● **WORK INSTRUCTION 1**:
Print the stretch of the course listing from "Ensemble; Treble Choir" through "jazz since 1900.", reproducing every word and punctuation mark unchanged.
● **WORK INSTRUCTION 2**:
In the course listing, which course is described as an optional laboratory to accompany PHYS 102?

Ensemble; University of Maryland Chorale
Course ID Number: MUSC329A

Ensemble; Chamber Singers
Course ID Number: MUSC329B

Ensemble; Gospel Choir
Course ID Number: MUSC329E

Ensemble; Ensemble: Tactus (Tenor & Bass Choir)
Course ID Number: MUSC329M

Ensemble; Opera Chorus
Course ID Number: MUSC329O

Ensemble; Treble Choir
Course ID Number: MUSC329W

Music in Western Culture After 1900
Course ID Number: MUSC361
Credit Only Grants for: MUSC330 or MUSC361
Continuation of MUSC360. A historical study of Western classical music, popular music, and jazz since 1900.

Area Studies in Ethnomusicology; Music of the Andes
Course ID Number: MUSC438A

Area Studies in Ethnomusicology; Music in the Muslim World
Course ID Number: MUSC438M

Arts Entrepreneurship and the Creative Profession
Course ID Number: MUSC448E
Cross-listed: ARHU340
Credit Only Grants for: ARHU340 or MUSC448E
Introduces students to arts entrepreneurship in preparation for diverse and ever-changing careers in the creative fields. Students will practice and develop their entrepreneurial mindsets and learn about different frameworks for audience engagement. Topics include financial management, revenue development, business planning, and the "need-to-knows" of the gig economy. Throughout the semester, students will have the opportunity to learn from a variety of entrepreneurs in the arts and to evaluate their future career paths.

Introduction to Ethnomusicology
Course ID Number: MUSC677
An introduction to the field of ethnomusicology: its origins as comparative musicology, its establishment as an autonomous discipline, and its contemporary trajectories.

Persian

Arts Courses in Persian

Introduction to Persian Literature in Translation
Course ID Number: PERS371
GenEd: DSHU
Introduction to classical and modern canons of Persian literature in historical, esthetic, and social context. Taught in English.

Physics

Arts Courses in Physics

The Physics of Music
Course ID Number: PHYS102
Credit Only Grants for: PHYS102 and PHYS499C
GenEd: DSNL
A study of the physical basis of sound, acoustical properties of sound, the human ear and voice, reproduction of sound, electronic music, acoustical properties of auditoriums, and other selected topics.

Physics of Music Laboratory
Course ID Number: PHYS103
Optional laboratory to accompany PHYS 102. Laboratory experiments, including the velocity of sound, sound quality and wave shape, traveling and standing waves, fourier synthesis and analysis, musical synthesizer, psychoacoustics, and audio equipment.

Making Physics Experiments
Course ID Number: PHYS456
Credit Only Grants for: PHYS499X or PHYS456
Laboratory course emphasizing practical skills used for making Physics experiments within the broader context of the maker movement and the maker culture. Design, fabrication, hands-on skills, repair, and safety. Practical skills not otherwise covered in traditional coursework (e.g.: carpentry, electronics disassembly/assembly, soldering, etc.).

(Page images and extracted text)
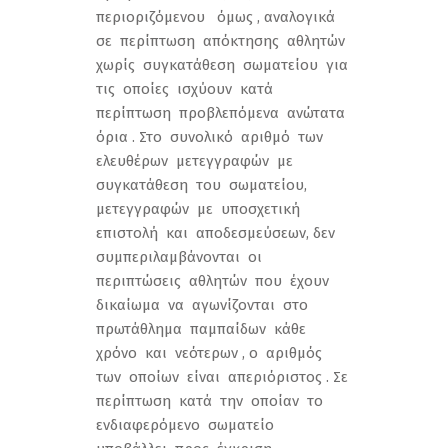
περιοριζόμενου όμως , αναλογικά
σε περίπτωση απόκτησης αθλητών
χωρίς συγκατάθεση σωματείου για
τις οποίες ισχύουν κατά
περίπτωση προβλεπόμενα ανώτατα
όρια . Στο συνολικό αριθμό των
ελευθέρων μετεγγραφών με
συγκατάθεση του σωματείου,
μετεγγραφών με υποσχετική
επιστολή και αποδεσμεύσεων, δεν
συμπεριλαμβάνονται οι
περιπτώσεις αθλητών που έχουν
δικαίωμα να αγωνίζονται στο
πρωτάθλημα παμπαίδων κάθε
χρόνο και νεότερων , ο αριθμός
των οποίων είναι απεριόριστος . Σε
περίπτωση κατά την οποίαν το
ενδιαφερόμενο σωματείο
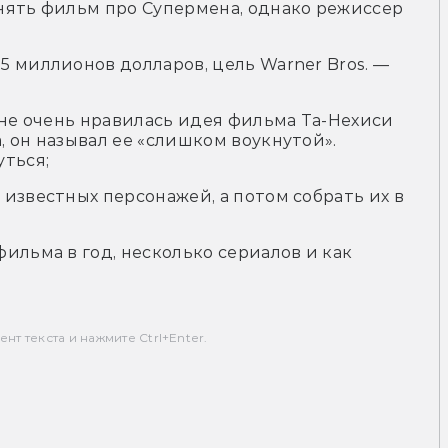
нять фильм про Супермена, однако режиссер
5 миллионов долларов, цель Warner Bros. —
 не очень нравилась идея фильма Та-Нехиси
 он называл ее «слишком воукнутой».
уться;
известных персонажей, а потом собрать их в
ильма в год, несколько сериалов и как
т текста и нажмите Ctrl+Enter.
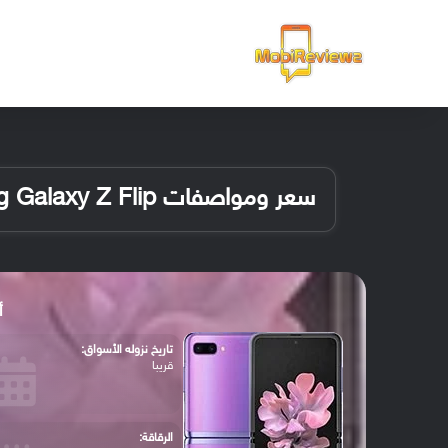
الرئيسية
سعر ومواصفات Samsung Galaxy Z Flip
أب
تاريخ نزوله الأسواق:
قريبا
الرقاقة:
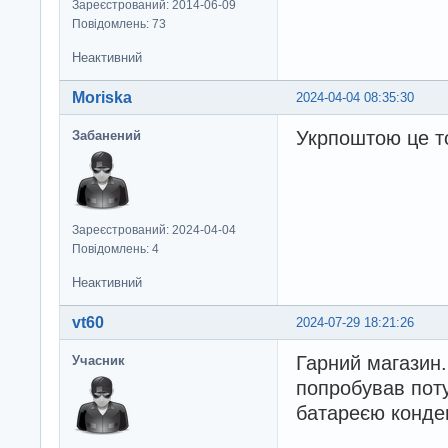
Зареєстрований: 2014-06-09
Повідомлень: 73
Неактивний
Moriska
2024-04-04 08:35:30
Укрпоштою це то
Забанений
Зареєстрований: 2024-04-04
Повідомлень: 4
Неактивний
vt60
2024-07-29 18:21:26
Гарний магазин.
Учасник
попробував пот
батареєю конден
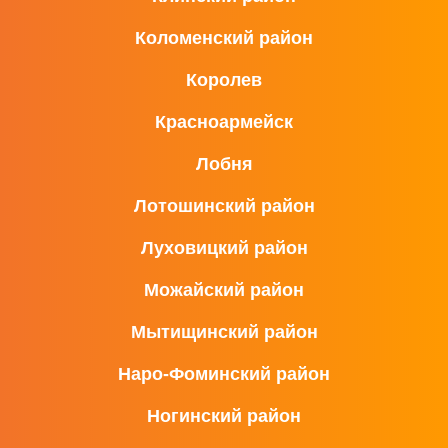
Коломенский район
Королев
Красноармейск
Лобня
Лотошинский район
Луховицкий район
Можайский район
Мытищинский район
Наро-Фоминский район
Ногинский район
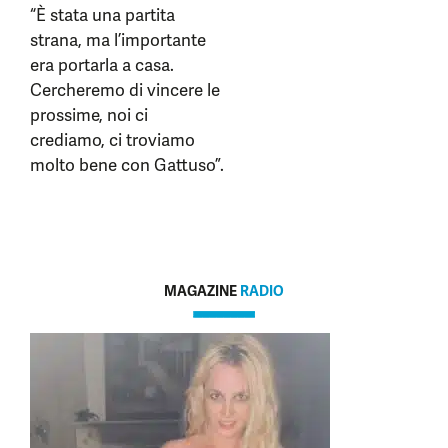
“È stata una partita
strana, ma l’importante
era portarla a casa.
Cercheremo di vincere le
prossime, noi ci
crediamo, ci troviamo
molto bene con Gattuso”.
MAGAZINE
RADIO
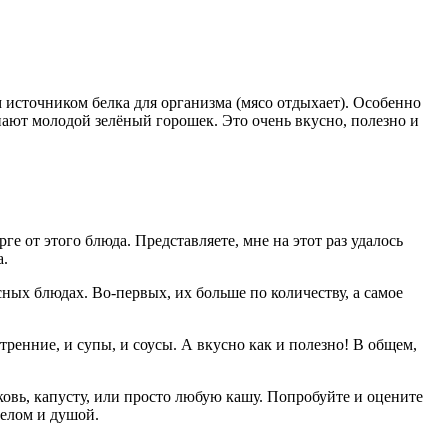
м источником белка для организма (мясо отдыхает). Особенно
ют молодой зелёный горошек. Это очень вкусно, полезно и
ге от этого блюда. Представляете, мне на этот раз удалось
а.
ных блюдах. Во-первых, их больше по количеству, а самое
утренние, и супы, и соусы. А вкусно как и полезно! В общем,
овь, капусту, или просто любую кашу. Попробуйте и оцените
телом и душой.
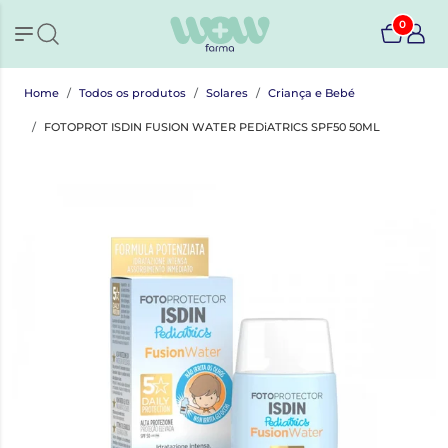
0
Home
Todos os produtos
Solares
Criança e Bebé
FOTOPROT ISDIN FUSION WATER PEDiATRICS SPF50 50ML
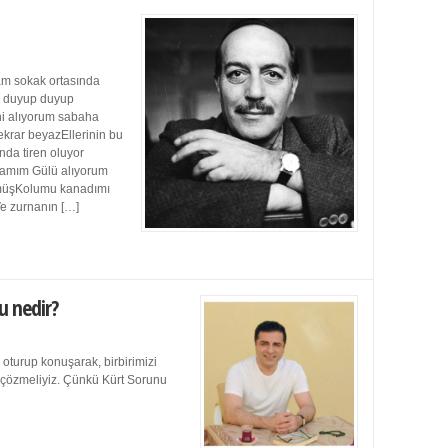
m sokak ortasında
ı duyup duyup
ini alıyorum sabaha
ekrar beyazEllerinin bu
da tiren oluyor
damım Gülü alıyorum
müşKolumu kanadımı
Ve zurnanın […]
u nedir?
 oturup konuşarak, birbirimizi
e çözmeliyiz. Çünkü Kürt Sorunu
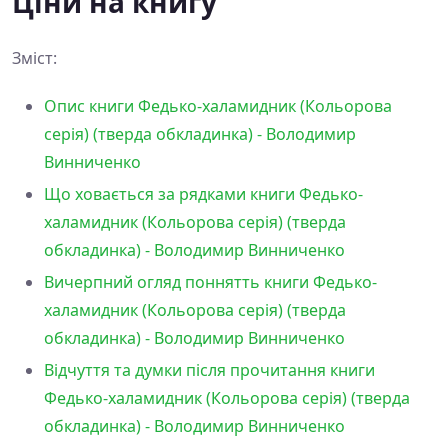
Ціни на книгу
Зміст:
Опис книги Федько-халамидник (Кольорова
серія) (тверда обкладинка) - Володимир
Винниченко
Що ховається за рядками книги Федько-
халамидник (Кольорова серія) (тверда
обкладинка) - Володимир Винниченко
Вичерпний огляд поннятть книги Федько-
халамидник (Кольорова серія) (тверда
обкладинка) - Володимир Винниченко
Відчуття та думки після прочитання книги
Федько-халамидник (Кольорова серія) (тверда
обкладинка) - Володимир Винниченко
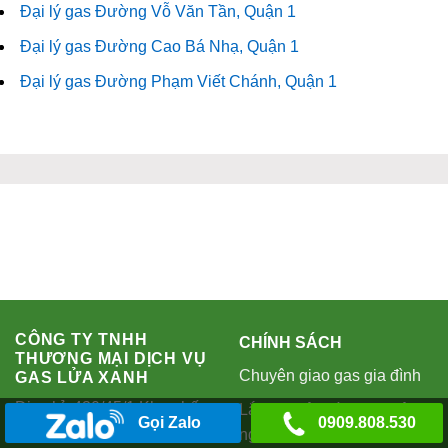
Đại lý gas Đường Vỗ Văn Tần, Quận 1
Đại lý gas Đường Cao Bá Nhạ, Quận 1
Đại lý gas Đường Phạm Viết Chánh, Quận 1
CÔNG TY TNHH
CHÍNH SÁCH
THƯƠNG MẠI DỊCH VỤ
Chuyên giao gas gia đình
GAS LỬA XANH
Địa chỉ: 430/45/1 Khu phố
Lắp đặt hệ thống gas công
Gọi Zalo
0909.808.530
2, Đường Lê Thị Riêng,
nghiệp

● **YOUR SOLUTION 1**:
Ensemble; Treble Choir
Course ID Number: MUSC329W

Music in Western Culture After 1900
Course ID Number: MUSC361
Credit Only Grants for: MUSC330 or MUSC361
Continuation of MUSC360. A historical study of Western classical music, popular music, and jazz since 1900.

● **YOUR SOLUTION 2**:
Physics of Music Laboratory (PHYS103).